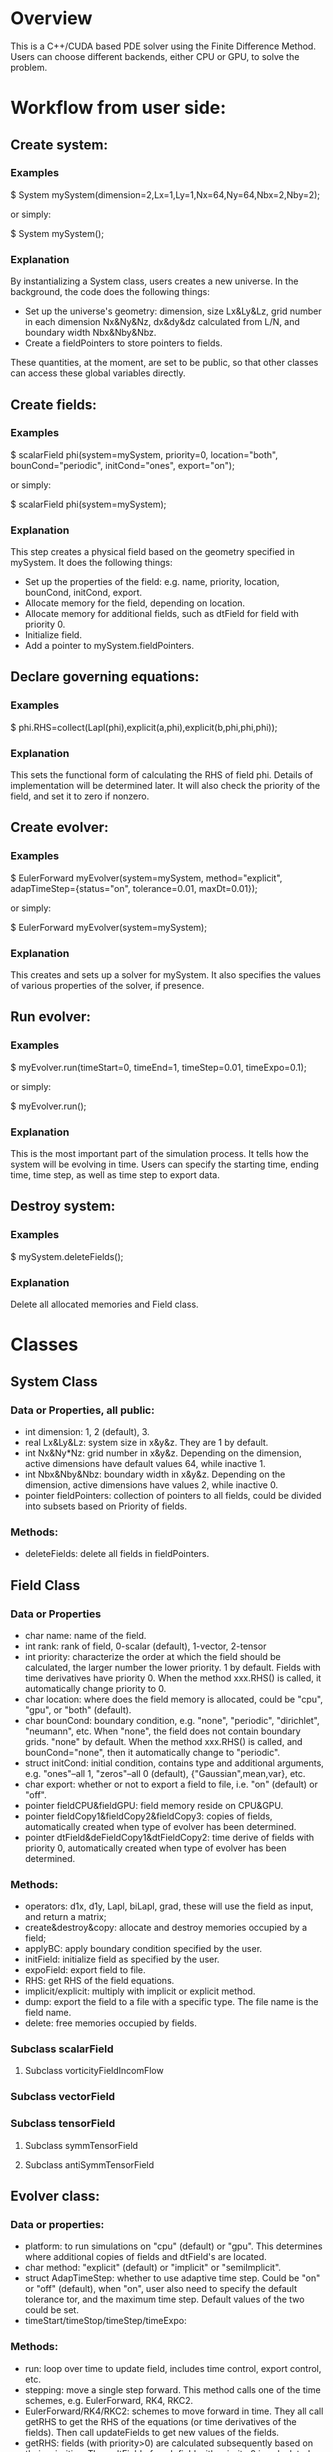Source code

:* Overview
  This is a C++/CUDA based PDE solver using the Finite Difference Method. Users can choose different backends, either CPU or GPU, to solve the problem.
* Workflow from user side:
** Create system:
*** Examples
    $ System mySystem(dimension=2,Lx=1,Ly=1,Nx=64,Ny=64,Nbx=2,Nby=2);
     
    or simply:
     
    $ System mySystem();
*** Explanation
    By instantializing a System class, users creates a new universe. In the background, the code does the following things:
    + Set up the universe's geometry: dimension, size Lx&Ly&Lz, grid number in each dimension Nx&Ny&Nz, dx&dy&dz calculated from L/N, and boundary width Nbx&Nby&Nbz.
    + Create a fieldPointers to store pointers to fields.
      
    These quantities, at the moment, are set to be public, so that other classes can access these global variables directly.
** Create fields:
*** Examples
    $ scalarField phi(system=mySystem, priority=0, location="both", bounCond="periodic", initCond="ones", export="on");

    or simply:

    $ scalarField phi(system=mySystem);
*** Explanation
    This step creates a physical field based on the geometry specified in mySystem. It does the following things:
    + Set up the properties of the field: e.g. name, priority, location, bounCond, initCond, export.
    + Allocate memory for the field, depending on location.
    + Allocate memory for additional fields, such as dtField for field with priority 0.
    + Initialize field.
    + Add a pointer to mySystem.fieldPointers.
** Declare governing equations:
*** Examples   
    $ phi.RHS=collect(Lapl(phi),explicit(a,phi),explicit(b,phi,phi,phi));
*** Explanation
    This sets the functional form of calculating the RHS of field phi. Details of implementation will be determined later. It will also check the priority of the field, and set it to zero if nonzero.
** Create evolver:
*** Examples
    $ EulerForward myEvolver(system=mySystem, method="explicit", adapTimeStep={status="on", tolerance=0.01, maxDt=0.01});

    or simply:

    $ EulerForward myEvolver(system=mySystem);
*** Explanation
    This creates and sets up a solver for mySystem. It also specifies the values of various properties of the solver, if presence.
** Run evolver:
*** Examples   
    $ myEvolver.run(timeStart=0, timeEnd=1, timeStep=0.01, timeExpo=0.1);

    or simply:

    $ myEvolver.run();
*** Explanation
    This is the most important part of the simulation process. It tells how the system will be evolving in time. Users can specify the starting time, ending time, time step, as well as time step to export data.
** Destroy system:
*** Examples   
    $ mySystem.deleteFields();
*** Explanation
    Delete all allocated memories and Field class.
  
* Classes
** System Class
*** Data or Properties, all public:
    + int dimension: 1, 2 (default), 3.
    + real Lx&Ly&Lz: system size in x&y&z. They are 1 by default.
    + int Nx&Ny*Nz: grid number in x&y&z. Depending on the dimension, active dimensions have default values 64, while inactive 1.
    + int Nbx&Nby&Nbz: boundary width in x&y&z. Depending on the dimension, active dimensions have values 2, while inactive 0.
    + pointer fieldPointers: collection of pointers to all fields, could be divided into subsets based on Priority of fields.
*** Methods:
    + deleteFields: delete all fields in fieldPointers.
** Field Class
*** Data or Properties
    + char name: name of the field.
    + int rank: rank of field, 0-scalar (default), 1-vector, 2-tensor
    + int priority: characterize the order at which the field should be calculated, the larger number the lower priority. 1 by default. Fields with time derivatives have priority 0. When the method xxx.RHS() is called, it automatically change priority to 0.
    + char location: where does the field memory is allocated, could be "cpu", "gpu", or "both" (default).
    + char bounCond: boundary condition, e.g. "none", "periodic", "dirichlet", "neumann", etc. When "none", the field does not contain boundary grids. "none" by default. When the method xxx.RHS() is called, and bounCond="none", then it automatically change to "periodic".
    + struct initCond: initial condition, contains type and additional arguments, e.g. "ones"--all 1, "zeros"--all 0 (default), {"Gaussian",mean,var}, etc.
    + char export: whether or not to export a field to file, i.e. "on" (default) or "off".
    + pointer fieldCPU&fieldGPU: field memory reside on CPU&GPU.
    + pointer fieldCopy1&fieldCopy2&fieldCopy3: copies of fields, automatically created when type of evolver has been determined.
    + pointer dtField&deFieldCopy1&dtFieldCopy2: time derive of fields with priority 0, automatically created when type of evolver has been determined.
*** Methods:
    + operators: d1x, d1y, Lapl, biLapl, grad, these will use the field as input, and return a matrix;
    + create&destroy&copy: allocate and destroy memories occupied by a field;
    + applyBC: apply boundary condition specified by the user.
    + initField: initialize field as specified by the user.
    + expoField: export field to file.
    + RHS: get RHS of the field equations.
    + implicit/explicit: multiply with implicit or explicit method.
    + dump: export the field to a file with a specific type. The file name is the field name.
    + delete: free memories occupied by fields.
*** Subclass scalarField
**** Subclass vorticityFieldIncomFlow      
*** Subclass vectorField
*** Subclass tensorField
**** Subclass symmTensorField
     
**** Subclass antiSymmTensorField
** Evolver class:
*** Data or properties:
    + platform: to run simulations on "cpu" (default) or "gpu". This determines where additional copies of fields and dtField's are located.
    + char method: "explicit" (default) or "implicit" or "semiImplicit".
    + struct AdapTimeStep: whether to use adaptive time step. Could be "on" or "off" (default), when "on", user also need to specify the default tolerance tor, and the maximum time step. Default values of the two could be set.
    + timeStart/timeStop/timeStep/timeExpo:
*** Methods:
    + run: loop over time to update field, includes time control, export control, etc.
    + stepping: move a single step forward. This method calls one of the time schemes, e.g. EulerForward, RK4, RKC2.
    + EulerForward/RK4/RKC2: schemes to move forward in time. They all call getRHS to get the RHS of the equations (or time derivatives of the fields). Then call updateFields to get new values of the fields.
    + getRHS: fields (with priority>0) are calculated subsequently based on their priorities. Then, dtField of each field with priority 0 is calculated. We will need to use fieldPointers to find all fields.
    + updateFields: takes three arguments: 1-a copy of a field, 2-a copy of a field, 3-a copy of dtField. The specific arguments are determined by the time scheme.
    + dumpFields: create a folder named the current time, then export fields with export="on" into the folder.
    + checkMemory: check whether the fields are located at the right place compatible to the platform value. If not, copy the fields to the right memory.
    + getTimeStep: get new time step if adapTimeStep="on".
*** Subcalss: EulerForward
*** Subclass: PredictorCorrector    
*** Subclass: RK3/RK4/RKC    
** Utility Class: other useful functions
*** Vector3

• WHAT THIS TASK INVOLVES:
All that should be written out is the stretch of lines above between the one holding "pointers to fields." and the one holding "depending on location.", inclusive, exactly as given.

• COMPLETED TASK:
    + Create a fieldPointers to store pointers to fields.
      
    These quantities, at the moment, are set to be public, so that other classes can access these global variables directly.
** Create fields:
*** Examples
    $ scalarField phi(system=mySystem, priority=0, location="both", bounCond="periodic", initCond="ones", export="on");

    or simply:

    $ scalarField phi(system=mySystem);
*** Explanation
    This step creates a physical field based on the geometry specified in mySystem. It does the following things:
    + Set up the properties of the field: e.g. name, priority, location, bounCond, initCond, export.
    + Allocate memory for the field, depending on location.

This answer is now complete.